Boston Legal Eagle says
Thanks all! I’m so glad I’m not alone. I think we’ll try some combination of these, but mostly forget about trying to have one parent do dishes while the other is cleaning up/starting bath/etc. They need our attention at that time. And also just accepting that it will be loud and chaotic at that time of day and relish the quiet at 7:30/8!
Anonymous says
That’s what we do between dinner and bedtime. If there’s a bath, then splashing is encouraged. Otherwise, one parent supervises the kid running around, while the other does a quick cleanup (enough to make it clear that dinner is over and yes, it’s past the time to ask for thirds/fourths/etc. and any cleanup that is too loud for after bedtime) before joining the fun.
DLC says
Can you and husband divide it up? Like one parent takes the kids to do something and one cleans? Or have the 5.5 year old help clean up dinner and the three year old can chill with parent?
Or one parents gets to go have some alone time while 5.5 year old helps clean and 3 year old chills on their own?

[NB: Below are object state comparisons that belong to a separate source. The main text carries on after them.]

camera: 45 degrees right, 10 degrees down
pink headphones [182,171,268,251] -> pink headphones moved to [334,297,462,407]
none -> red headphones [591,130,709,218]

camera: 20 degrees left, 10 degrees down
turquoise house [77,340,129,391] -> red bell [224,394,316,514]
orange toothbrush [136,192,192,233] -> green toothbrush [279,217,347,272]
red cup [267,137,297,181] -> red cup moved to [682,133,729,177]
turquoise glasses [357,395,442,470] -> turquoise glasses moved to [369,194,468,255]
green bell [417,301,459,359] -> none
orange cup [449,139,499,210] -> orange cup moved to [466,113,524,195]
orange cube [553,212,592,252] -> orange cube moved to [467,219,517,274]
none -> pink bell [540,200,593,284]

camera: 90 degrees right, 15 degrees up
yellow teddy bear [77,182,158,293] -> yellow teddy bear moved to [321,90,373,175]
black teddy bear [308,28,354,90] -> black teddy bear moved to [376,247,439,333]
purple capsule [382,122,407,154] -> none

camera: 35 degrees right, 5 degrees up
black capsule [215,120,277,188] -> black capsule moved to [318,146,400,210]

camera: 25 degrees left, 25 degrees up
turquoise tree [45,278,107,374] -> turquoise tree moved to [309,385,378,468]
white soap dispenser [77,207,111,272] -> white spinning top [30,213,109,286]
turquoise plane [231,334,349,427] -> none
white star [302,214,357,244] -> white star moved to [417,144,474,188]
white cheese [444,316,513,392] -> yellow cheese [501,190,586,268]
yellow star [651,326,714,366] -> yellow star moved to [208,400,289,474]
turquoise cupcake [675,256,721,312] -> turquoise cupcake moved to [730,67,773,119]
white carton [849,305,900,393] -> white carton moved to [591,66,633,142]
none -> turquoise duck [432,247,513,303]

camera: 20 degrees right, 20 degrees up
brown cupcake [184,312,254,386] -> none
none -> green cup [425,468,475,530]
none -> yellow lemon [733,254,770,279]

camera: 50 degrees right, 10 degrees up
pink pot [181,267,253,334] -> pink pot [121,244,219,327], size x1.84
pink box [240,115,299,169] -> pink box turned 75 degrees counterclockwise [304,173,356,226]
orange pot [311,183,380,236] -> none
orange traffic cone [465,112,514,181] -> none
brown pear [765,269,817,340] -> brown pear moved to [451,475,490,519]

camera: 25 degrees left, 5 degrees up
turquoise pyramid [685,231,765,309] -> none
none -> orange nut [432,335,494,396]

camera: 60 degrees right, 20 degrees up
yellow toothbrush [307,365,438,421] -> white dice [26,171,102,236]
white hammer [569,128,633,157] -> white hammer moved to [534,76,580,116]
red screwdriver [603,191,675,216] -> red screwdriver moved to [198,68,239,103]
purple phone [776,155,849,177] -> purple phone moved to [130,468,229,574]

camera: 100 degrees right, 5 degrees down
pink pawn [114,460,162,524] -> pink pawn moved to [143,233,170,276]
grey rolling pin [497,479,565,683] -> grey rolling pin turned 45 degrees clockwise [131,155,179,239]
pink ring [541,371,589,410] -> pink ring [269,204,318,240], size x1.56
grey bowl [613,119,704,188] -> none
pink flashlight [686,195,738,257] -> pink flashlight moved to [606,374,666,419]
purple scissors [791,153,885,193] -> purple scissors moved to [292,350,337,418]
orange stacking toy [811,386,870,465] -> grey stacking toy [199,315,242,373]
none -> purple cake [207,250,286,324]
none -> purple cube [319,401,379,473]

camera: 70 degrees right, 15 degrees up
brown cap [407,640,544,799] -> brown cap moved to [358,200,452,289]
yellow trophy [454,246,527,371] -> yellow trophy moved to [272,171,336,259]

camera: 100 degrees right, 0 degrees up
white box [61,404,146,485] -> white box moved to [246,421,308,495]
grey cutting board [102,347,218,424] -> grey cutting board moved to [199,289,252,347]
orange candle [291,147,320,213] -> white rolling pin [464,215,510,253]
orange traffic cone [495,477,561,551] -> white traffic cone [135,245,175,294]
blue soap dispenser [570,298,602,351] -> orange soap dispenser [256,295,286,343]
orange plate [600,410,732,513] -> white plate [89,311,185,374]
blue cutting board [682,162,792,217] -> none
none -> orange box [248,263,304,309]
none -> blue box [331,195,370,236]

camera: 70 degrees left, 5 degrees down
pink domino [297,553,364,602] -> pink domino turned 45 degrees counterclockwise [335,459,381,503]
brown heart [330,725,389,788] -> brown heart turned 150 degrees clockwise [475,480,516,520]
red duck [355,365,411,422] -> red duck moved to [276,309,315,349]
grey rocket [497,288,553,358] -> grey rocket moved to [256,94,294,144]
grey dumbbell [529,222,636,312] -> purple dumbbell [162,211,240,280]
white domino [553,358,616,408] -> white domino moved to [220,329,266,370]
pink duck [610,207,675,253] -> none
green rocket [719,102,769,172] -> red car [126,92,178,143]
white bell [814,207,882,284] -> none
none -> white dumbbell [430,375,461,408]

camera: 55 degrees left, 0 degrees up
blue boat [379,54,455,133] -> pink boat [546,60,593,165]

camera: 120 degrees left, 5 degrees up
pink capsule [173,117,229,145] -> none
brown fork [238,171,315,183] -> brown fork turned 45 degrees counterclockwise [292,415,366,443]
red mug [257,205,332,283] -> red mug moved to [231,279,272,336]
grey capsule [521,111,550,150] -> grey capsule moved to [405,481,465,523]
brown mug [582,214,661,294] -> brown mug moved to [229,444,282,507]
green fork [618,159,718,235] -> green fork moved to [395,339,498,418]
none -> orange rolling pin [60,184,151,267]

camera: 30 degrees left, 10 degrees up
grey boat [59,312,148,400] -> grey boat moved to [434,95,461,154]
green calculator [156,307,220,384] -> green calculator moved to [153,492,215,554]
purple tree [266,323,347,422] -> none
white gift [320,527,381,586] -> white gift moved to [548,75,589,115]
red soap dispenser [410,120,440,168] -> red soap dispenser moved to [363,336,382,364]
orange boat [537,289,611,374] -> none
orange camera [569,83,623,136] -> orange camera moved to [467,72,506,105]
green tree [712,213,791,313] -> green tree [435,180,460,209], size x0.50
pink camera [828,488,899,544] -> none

At our house, we do the latter- I and oldest kid clean up MWSa and Husband and oldest kid does TTh. (F is pizza and movie so minimal clean up) At least that way, no matter what a sh*t show the evening goes, I know I’ll get the next night off from the chaos. Granted oldest is 9 but she’s been wiping down the table since she was 6, so maybe your 5.5 year old will too?
Anonymous says
Oh my god my kids have the after dinner crazies EVERY night. So we have a nugget and I set it up on our couch so it’s a slide. They jump off of it, or we roll them down it. They also chase each other. We also play hide & seek if DH and I aren’t feeling exhausted. It is what it is. As long as mine aren’t injuring each other (which is like every 3rd night) I don’t care what they do to get that energy out. In the summer we put them in our (fenced) backyard so DH and I could finish eating in peace. We just started bathing ours seperately because they’re even worse in the bath. And my kids get PLENTY of outdoor time even on days below freezing.
Anonymous says
My kids are like these too–literally running circles around the house. I think it has a lot to do with their probable-ADHD and have to use up all their executive functioning and coping at school during the day. Our current strategy is to separate them after dinner. One kid gets sent upstairs to change into pjs while the other runs laps, then they switch. Not sure it’s perfect, but at least then they’re not being crazy together, which can lead to tears.
Anonymous says
We do a walk around the block and clean up when they are in bed.
AwayEmily says
We usually finish dinner at 6ish and then head upstairs to start the routine at 6:30. We trade off so that whoever made dinner is on Kid Duty after dinner, and the other person cleans the kitchen. The Kid Duty person is entirely in charge of keeping them under control, whatever that entails (coming up with a game, letting them use the couch as a trampoline, taking them for a walk, etc). Having one person 100% dedicated to the kids seems to work better than when we both tried to half clean and half watch.
Anonymous says
Dance party.
Put on two high energy songs, then bring it down. Then depending on your bedtime routine use something like Laurie Berkner’s teeth brushing song to transition to the bedtime routine.
Anonymous says
We lean into it because it is unavoidable. Running races in the hall, jumping on the old crib mattress on the floor, just let them go wild.
ElisaR says
amusing 5 minute rabbit hole I just went down: google “west elm caleb”. Apparently it’s all over tik tok which i’m not on but my friend told me about him.
i’m not sure why i was so amused by him but he is cute…. i see how the girls are falling for him!